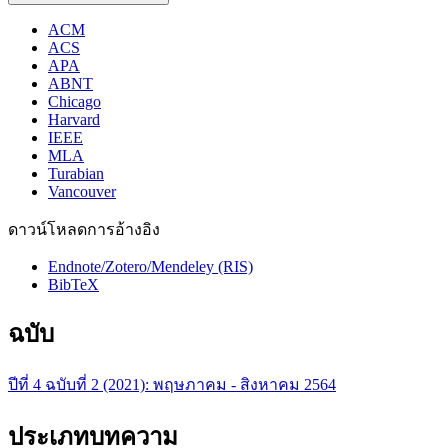
ACM
ACS
APA
ABNT
Chicago
Harvard
IEEE
MLA
Turabian
Vancouver
ดาวน์โหลดการอ้างอิง
Endnote/Zotero/Mendeley (RIS)
BibTeX
ฉบับ
ปีที่ 4 ฉบับที่ 2 (2021): พฤษภาคม - สิงหาคม 2564
ประเภทบทความ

........

## [Problem to work on]
Reproduce the text of every item above verbatim, line for line, and omit the pictures from your output.

## [Exercise output]
ACM
ACS
APA
ABNT
Chicago
Harvard
IEEE
MLA
Turabian
Vancouver
ดาวน์โหลดการอ้างอิง
Endnote/Zotero/Mendeley (RIS)
BibTeX
ฉบับ
ปีที่ 4 ฉบับที่ 2 (2021): พฤษภาคม - สิงหาคม 2564
ประเภทบทความ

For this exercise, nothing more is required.